[Stored data entries]
════════════════

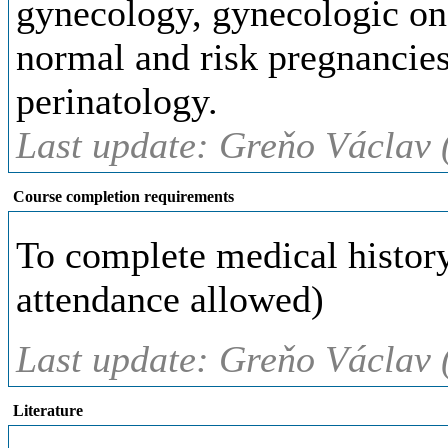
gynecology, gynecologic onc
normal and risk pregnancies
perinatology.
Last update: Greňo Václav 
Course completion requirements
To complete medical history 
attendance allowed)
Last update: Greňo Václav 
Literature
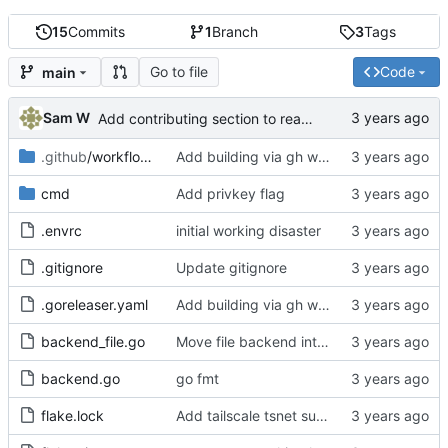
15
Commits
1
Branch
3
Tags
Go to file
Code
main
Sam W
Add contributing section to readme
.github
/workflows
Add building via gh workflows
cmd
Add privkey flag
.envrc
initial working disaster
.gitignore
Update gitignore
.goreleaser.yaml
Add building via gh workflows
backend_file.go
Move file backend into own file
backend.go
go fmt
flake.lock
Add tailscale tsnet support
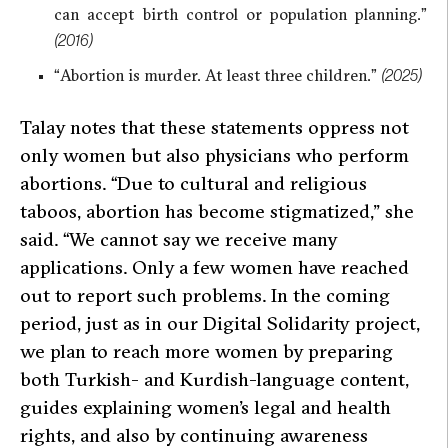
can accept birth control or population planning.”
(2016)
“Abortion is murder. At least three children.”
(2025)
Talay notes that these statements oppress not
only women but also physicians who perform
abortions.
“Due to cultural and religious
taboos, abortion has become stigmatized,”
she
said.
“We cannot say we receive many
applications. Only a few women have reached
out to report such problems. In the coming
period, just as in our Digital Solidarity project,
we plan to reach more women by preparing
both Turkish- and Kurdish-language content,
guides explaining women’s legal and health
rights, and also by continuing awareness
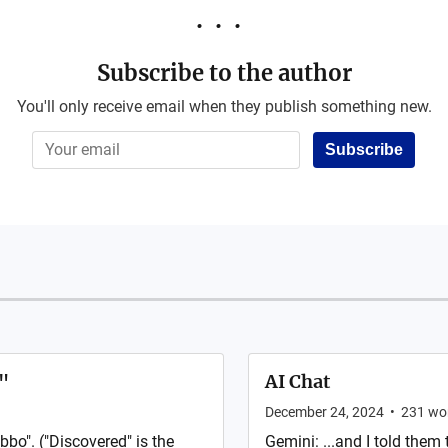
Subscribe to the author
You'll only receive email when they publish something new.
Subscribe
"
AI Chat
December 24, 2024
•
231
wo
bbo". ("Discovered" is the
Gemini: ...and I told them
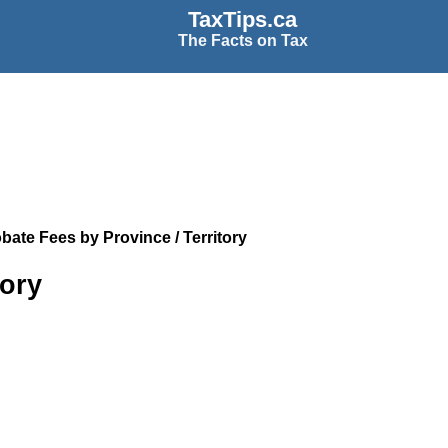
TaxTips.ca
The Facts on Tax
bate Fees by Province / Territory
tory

════════════════

● **What this task involves**
Output every line of text from the records above exactly as it appears, leaving out the pictures.

● **Result for this task**
gynecology, gynecologic onc
normal and risk pregnancies
perinatology.
Last update: Greňo Václav 
Course completion requirements
To complete medical history 
attendance allowed)
Last update: Greňo Václav 
Literature
15
Commits
1
Branch
3
Tags
Go to file
Code
main
Sam W
Add contributing section to readme
.github
/workflows
Add building via gh workflows
cmd
Add privkey flag
.envrc
initial working disaster
.gitignore
Update gitignore
.goreleaser.yaml
Add building via gh workflows
backend_file.go
Move file backend into own file
backend.go
go fmt
flake.lock
Add tailscale tsnet support
can accept birth control or population planning.”
(2016)
“Abortion is murder. At least three children.”
(2025)
Talay notes that these statements oppress not
only women but also physicians who perform
abortions.
“Due to cultural and religious
taboos, abortion has become stigmatized,”
she
said.
“We cannot say we receive many
applications. Only a few women have reached
out to report such problems. In the coming
period, just as in our Digital Solidarity project,
we plan to reach more women by preparing
both Turkish- and Kurdish-language content,
guides explaining women’s legal and health
rights, and also by continuing awareness
Subscribe to the author
You'll only receive email when they publish something new.
Subscribe
"
AI Chat
December 24, 2024
•
231
wo
bbo". ("Discovered" is the
Gemini: ...and I told them
TaxTips.ca
The Facts on Tax
bate Fees by Province / Territory
tory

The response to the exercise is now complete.